We held our (various) salutes as Chris was loaded into the hearse at the funeral home and again as he was unloaded at the cemetery.

 

And we held our salute a third time during Taps.

 

 

As I stood in my place in our Circle of Comfort, I thought about amazon-dot-com.  They have a feature that allows you to designate various items for a “wish list” so that you may purchase them later, or so that someone else may buy them for you, like a wedding registry.  Chris had identified four video games:

 

        Grand Theft Auto Liberty City Stories (Rockstar Games)

        Medal of Honor:  Heroes (Electronic Arts)

        Star Wars Battlefront II (Lucas Arts Entertainment)
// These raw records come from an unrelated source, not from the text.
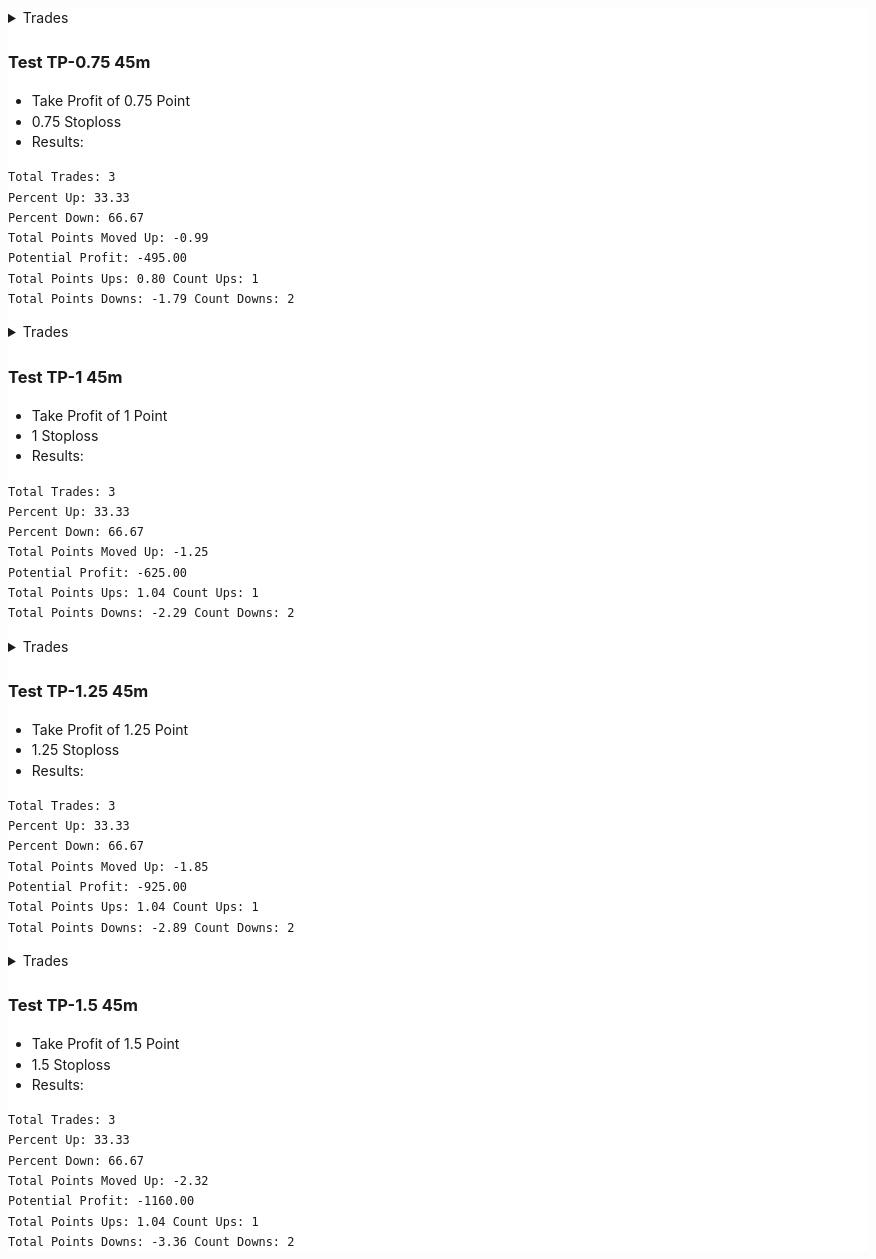 <details><summary>Trades</summary></details>

### Test TP-0.75 45m
* Take Profit of 0.75 Point
* 0.75 Stoploss
* Results:
```
Total Trades: 3
Percent Up: 33.33
Percent Down: 66.67
Total Points Moved Up: -0.99
Potential Profit: -495.00
Total Points Ups: 0.80 Count Ups: 1
Total Points Downs: -1.79 Count Downs: 2
```

<details><summary>Trades</summary></details>

### Test TP-1 45m
* Take Profit of 1 Point
* 1 Stoploss
* Results:
```
Total Trades: 3
Percent Up: 33.33
Percent Down: 66.67
Total Points Moved Up: -1.25
Potential Profit: -625.00
Total Points Ups: 1.04 Count Ups: 1
Total Points Downs: -2.29 Count Downs: 2
```

<details><summary>Trades</summary></details>

### Test TP-1.25 45m
* Take Profit of 1.25 Point
* 1.25 Stoploss
* Results:
```
Total Trades: 3
Percent Up: 33.33
Percent Down: 66.67
Total Points Moved Up: -1.85
Potential Profit: -925.00
Total Points Ups: 1.04 Count Ups: 1
Total Points Downs: -2.89 Count Downs: 2
```

<details><summary>Trades</summary></details>

### Test TP-1.5 45m
* Take Profit of 1.5 Point
* 1.5 Stoploss
* Results:
```
Total Trades: 3
Percent Up: 33.33
Percent Down: 66.67
Total Points Moved Up: -2.32
Potential Profit: -1160.00
Total Points Ups: 1.04 Count Ups: 1
Total Points Downs: -3.36 Count Downs: 2
```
        Sega Genesis Collection (Sega of America)

 

 

Larry Wyche became a general officer of our army on September 19th, less than a month ago.  I met him a week after his promotion in Carol Stream at the funeral of Lenny Gulczynski.  We spoke of my soldier-wife and the push-ups the army makes her do.  On the way home, Kevin told me that he too had a conversation with the general who came to him in the flagline.

 

Two weeks after the funeral for Lenny came the funeral for Chris and I would witness General Wyche kneel with folded flags again.  I was glad to have the chance to thank him for giving Kevin encouragement and pride.

 

 

This was too far for Kevin to make the trip.  Another boy close to his age acquitted himself just as well.

 

 

PFC Eric Williams has a blog.  He is the medic who treated Chris immediately after the sniper struck.  He was also his friend.

 

 

I found another corner where the direction of the light was favorable.  I took some more pictures of the bikes leaving.  Then I left.

 

 

Twelve hours earlier I had passed through Elmwood.  This time, I stopped for lunch.  I was their last customer before the Saturday closing time.

 

 

I had visited Elmwood for the funeral of a 21 year-old Marine named Ben Desilets on June 1, 2007, more than 16 months ago.  That was a 2-day mission and I stayed overnight.  I had time to visit the town square where the war memorial commemorates the names of local servicemen under a row of flagpoles.

 

I had watched those flags from my lunch table.  Then I crossed the street to photograph them.

 

 

That is when Kevin came over to me.  He lives in town but had to work so he couldn’t join us in Canton.  You can see at a glance that he would fit right in.

 

 

I pushed on.  When I saw a sign that indicated the turn for “Ronald Reagan’s birthplace” I turned instantly.  It was just the day for it.  After all, he won the Cold War.

 

 

I found a mural on the side of the building that had been the general store where his father worked.

 

 

It was across the street from the bank building where the Reagan family lived upstairs.  The 40th President was born just behind the window that is the right one of the three, just left of the green plaque.

 

 

Another biker was in town.  She would stop in various places, drape a t-shirt over her bike and take a picture of it with the local background in her image.  It was some kind of contest for her HOG chapter.

 

Michelle and I had the benefit of a local man (shown below) enjoying the fair Saturday afternoon.  Ken had lobbied for Ronal Reagan to visit Tampico.  On May 10, 1992 he did.  That was three years after his term in office, but his bodyguards still kept close control.  Ken was the point-of-contact for the Secret Service.

 

 

At one point, the president asked, “Where is the rock with my face on it?”

 

Ken took him to it.

 

 

86 miles farther down the road I stopped for drinks and gas.  Mike came over to me.  He says that the flag should be shown more and that he is a proud Vietnam veteran.  I called my wife to tell her that I would be late returning.

 

So it is not clear whether it is Mike’s fault or Robin’s fault that I got drinks but forgot the gas…

 

 

I got another 25 miles.  So with failing light I raised my arm at the first bikers to reach me.  I got a transfusion and reached the Casey’s in Paw Paw where I filled my tank.  By then it was fully dark so I took I-39.

 

 

We each take our own memories from that Saturday when Chris was buried.  His widow is now back in Dunfermline with his two daughters.  His mother is now back in North Carolina with his three sisters.

 

I ran out of gas, but now I am back home too, satisfied that his passing did not go without notice.